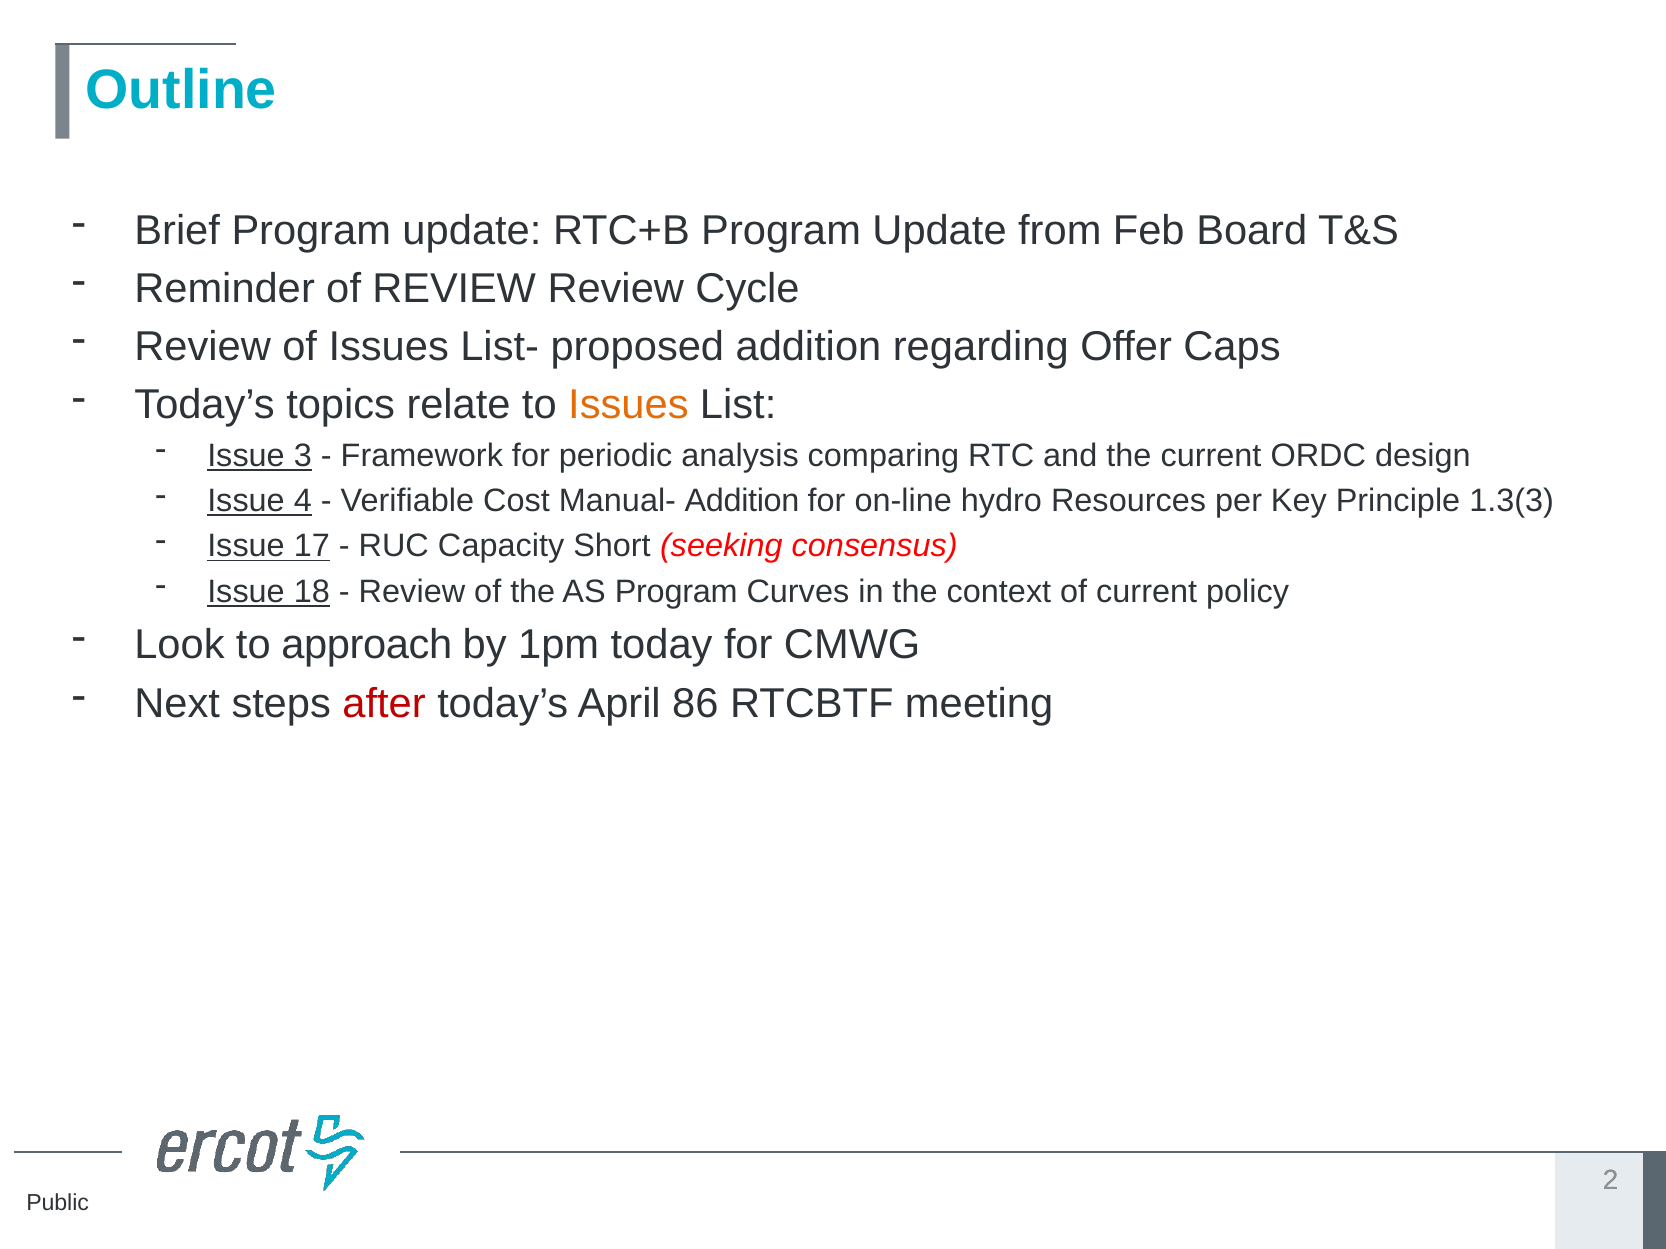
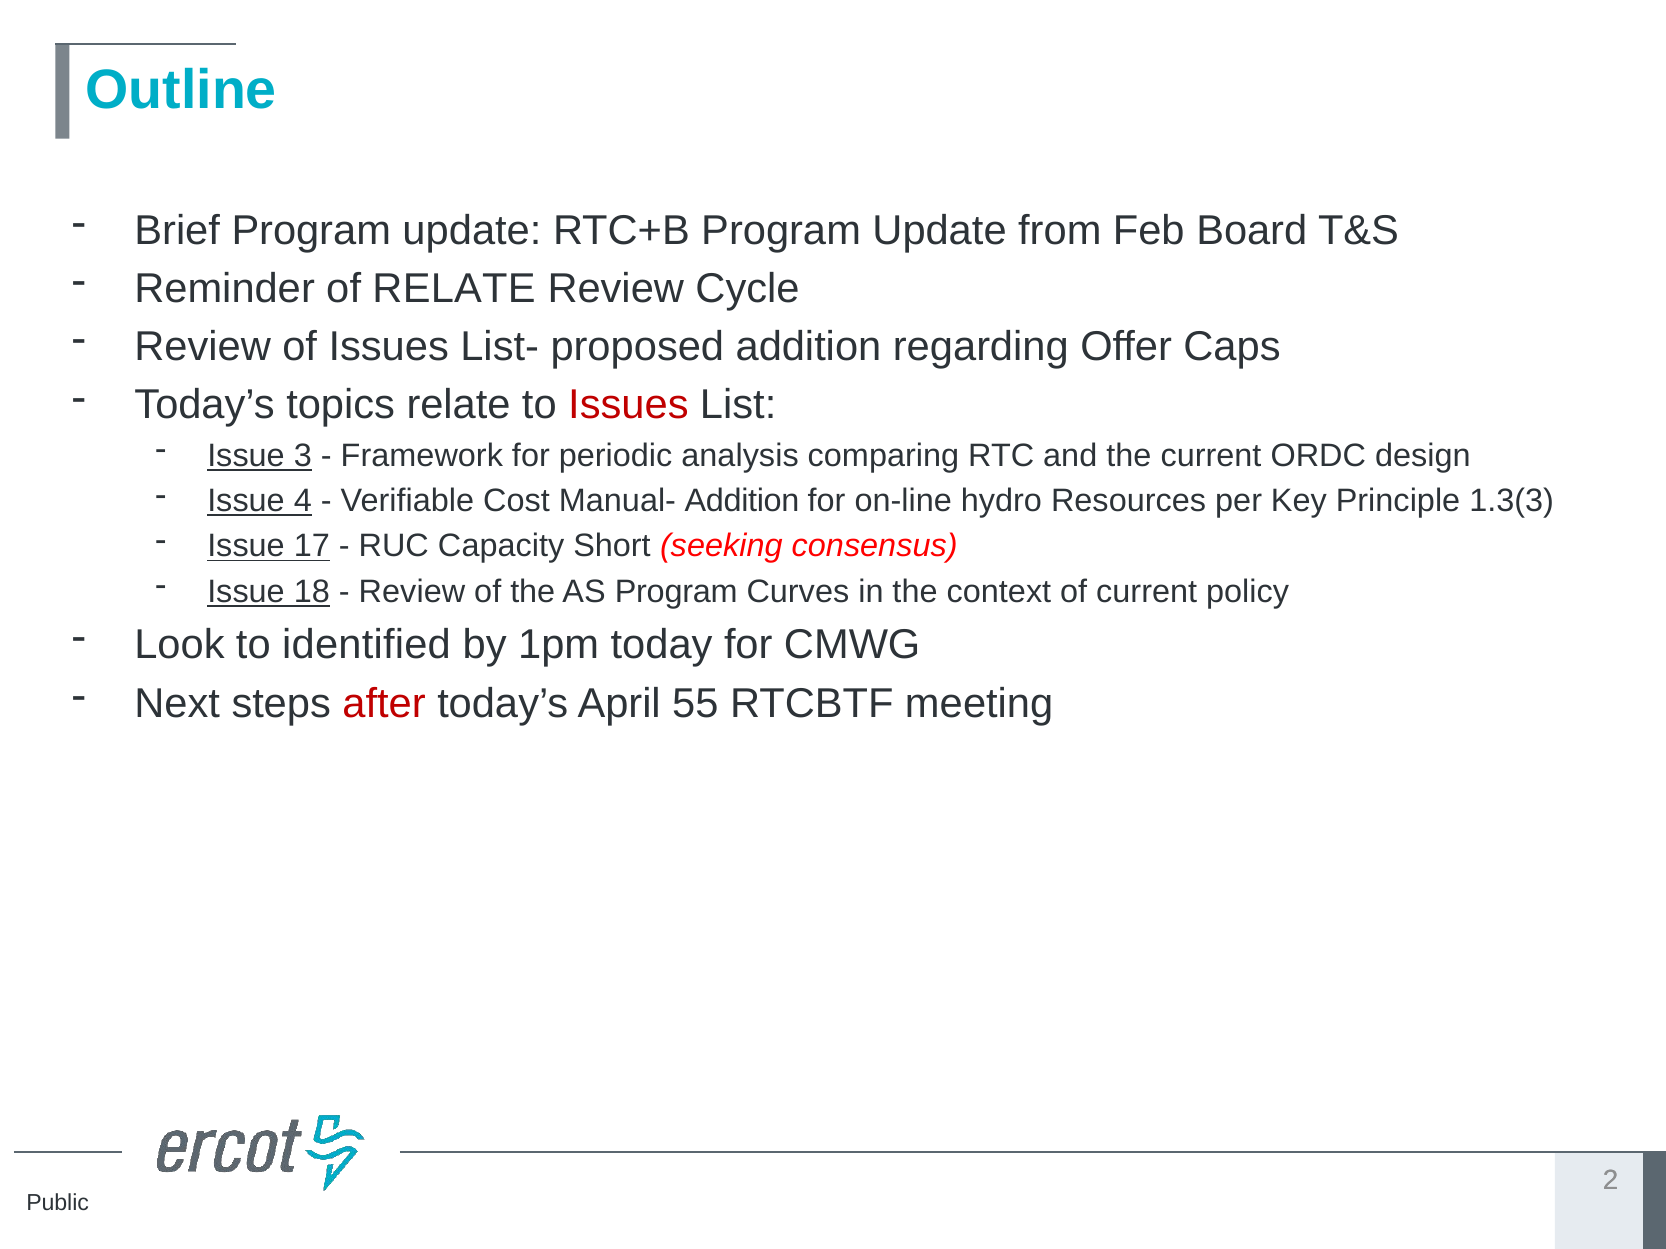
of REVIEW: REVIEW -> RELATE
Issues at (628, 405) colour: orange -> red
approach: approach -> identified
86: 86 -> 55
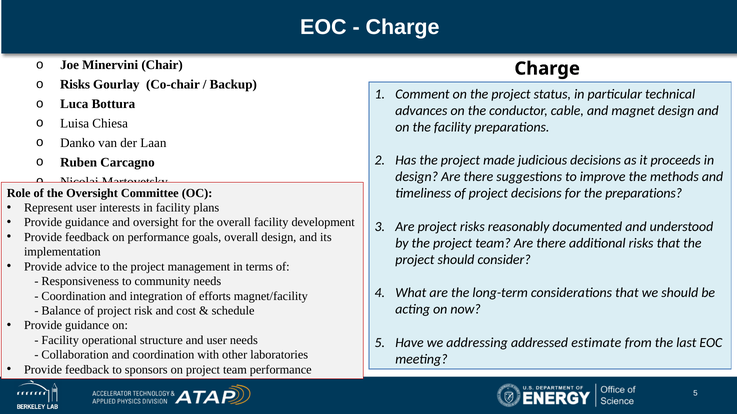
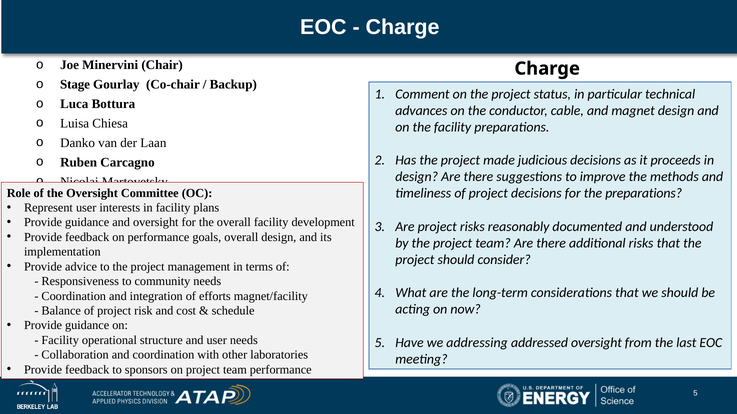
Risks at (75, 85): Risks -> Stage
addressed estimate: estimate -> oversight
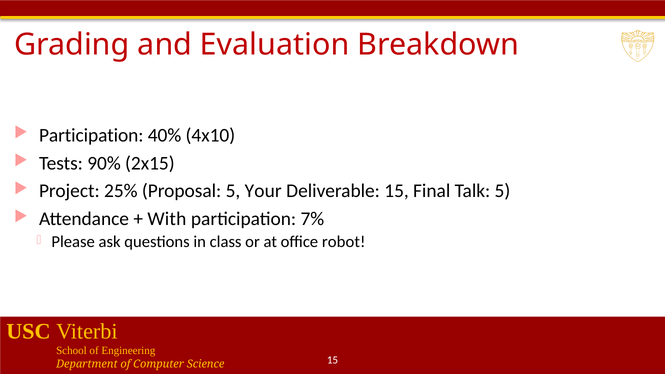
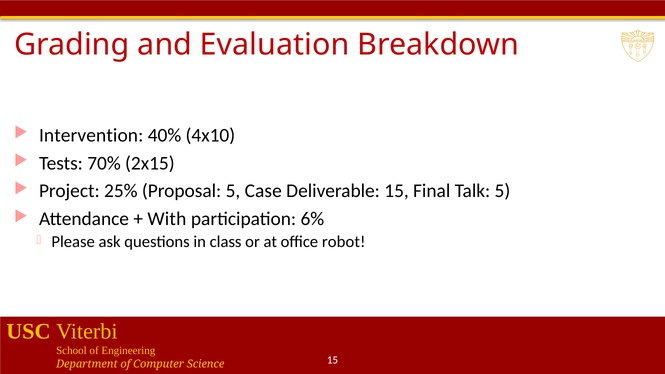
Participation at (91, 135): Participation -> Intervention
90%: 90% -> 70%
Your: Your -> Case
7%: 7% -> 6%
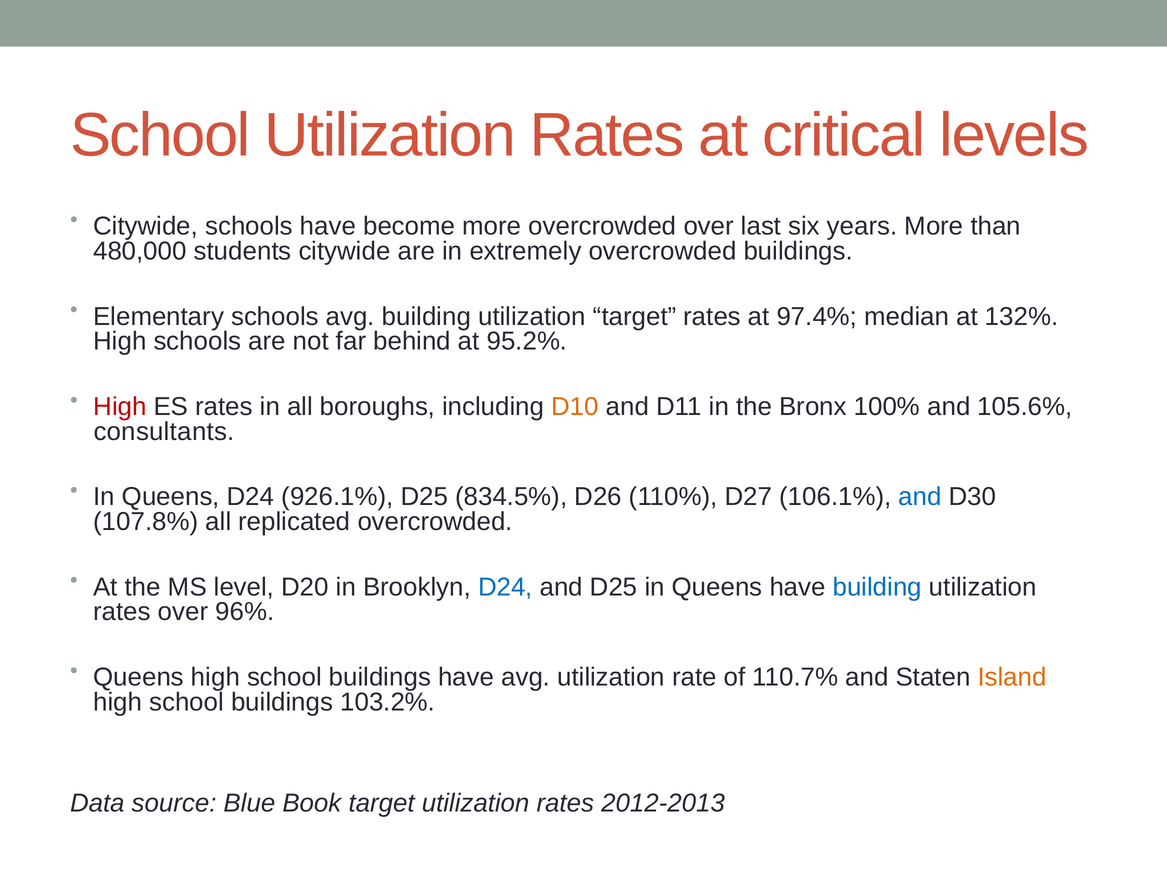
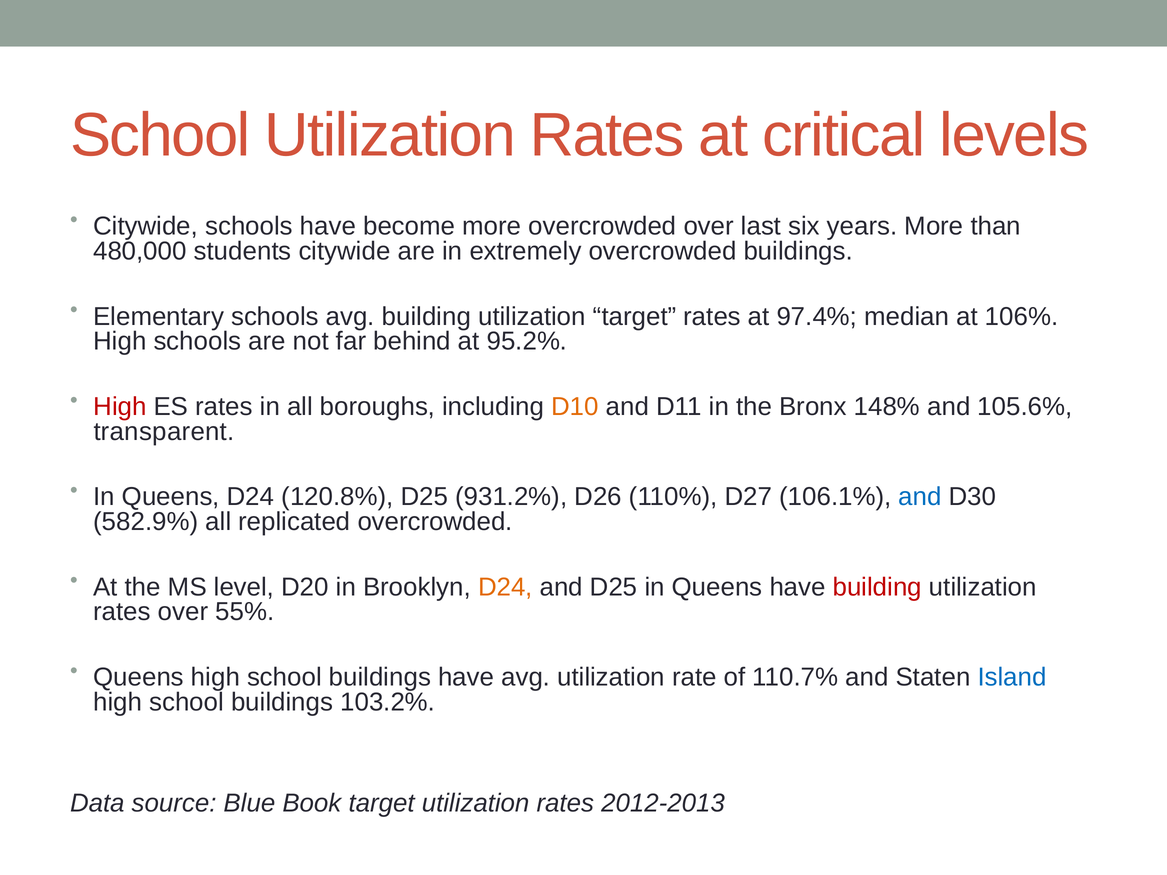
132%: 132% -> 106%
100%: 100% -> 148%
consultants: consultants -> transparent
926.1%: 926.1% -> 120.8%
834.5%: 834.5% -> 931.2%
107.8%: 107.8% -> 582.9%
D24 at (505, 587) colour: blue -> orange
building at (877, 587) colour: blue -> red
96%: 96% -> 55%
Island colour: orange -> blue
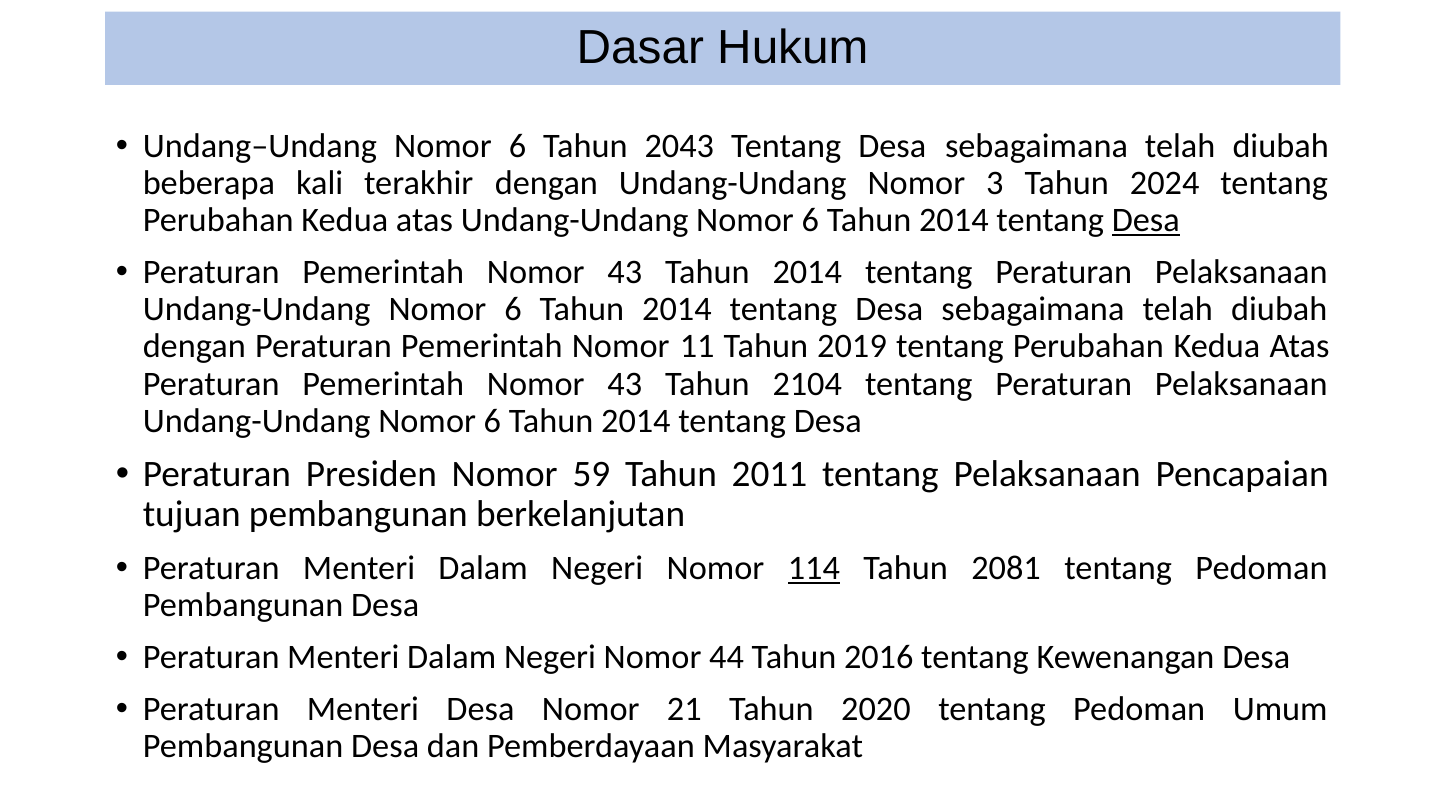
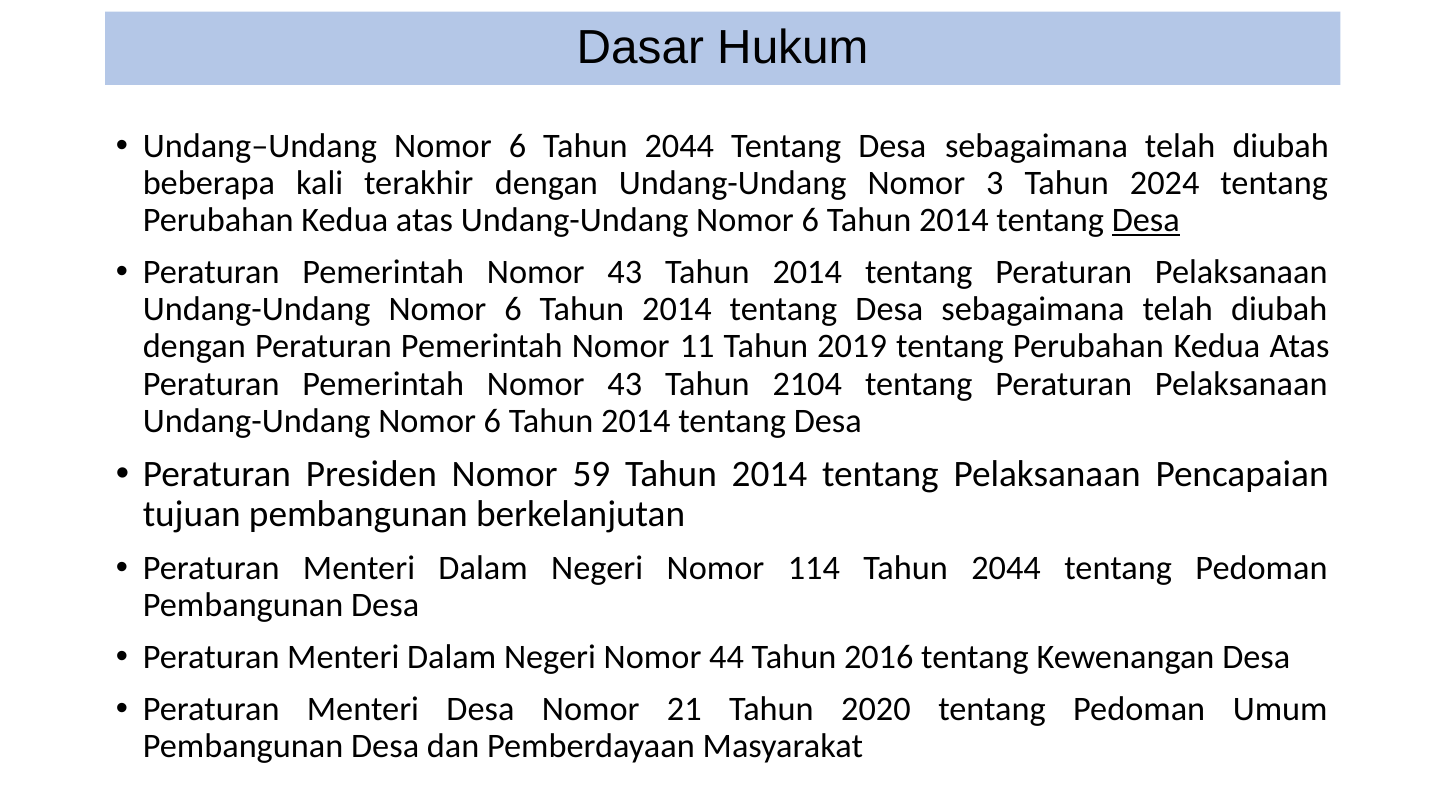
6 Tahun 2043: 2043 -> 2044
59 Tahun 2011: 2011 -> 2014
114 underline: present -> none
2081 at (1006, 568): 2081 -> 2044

══════════

■ Problem description
Arrange every line of difference from all of the records above as a JSON list of strings, one string per line, with blank lines left out. Do not include the pictures in the answer.

■ Answer to this problem
[
  "of REVIEW: REVIEW -> RELATE",
  "Issues at (628, 405) colour: orange -> red",
  "approach: approach -> identified",
  "86: 86 -> 55",
  "Risks at (75, 85): Risks -> Stage",
  "addressed estimate: estimate -> oversight",
  "Participation at (91, 135): Participation -> Intervention",
  "90%: 90% -> 70%",
  "Your: Your -> Case",
  "7%: 7% -> 6%",
  "132%: 132% -> 106%",
  "100%: 100% -> 148%",
  "consultants: consultants -> transparent",
  "926.1%: 926.1% -> 120.8%",
  "834.5%: 834.5% -> 931.2%",
  "107.8%: 107.8% -> 582.9%",
  "D24 at (505, 587) colour: blue -> orange",
  "building at (877, 587) colour: blue -> red",
  "96%: 96% -> 55%",
  "Island colour: orange -> blue",
  "6 Tahun 2043: 2043 -> 2044",
  "59 Tahun 2011: 2011 -> 2014",
  "114 underline: present -> none",
  "2081 at (1006, 568): 2081 -> 2044"
]